DecanterDo You Decant?
Someone recently told me he thought decanting must be out of fashion, as antiques markets seem to be full of old decanters that no-one wants. So is decanting a thing of the past; a dark art, practised only in stuffy old Gentlemen’s Clubs? Absolutely not!
Read on and find out why you should be decanting.

What is the Purpose of Decanting?
In a nutshell, there are two main reasons for decanting:

  1. To separate out any unwanted sedimentary deposits which have formed naturally in the bottle.
  2. To allow the wine to ‘breath’.  Breathing simply means bringing the wine into contact with Oxygen so that it can react with it and form more complex aromas and flavours.  This is the same reason that we swirl wine in the glass or draw air through it, in our mouth.  The surface area of wine exposed to the air in a decanter is considerably larger than in a glass and will allow this process to work more effectively.

So When Should I Decant?
For a younger wine, try decanting if you think a wine is being opened ahead of its optimum drinking age. Decanting often benefits younger fine wines the most, as the subtle oxidation of resting in a decanter for a few hours can help to soften youthfully firm tannins and release aromas that may otherwise remain subdued.
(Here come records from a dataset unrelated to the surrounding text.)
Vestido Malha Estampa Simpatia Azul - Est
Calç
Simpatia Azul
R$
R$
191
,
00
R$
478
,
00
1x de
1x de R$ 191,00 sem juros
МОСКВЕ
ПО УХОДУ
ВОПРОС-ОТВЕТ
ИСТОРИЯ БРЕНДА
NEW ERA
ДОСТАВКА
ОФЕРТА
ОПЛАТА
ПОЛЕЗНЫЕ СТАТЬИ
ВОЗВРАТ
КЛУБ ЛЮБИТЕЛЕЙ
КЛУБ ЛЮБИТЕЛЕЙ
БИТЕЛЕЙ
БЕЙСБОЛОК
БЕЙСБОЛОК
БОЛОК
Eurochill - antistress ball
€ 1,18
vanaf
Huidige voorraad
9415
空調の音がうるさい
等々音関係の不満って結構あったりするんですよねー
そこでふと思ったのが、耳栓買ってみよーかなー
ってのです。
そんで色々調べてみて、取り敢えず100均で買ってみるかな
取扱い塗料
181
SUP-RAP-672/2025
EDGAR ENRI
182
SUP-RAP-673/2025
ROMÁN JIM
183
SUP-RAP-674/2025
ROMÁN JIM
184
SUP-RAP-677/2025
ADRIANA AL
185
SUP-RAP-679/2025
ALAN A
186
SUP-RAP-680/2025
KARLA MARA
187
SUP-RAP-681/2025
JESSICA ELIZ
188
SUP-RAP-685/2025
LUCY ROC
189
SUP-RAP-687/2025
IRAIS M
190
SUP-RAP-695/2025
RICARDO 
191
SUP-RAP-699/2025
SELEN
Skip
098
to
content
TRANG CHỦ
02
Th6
For an older wine, I would caution against automatic decanting; there is a risk that a very mature wine that is decanted will be exposed to too much Oxygen, too quickly, thereby accelerating its deterioration. My preference is to stand the bottle up for 24-48 hours prior to opening, to settle any fine deposits.  Having then pulled the cork, I will check the nose and taste a sip, well in advance of the time I intend to serve. This gives me the chance to evaluate the maturity of the wine and assess whether there is any benefit to be had from decanting. If the wine is a little muted or still shows vigorous tannins, I’ll decant.  On the other hand, if it appears to be fully expressive and pleasurable, I’ll put the cork back in and either serve from the bottle or leave decanting until immediately prior to serving.  This method also avoids any embarrassing moments with cork-tainted wines when you’re pouring and it’s too late to substitute a different bottle.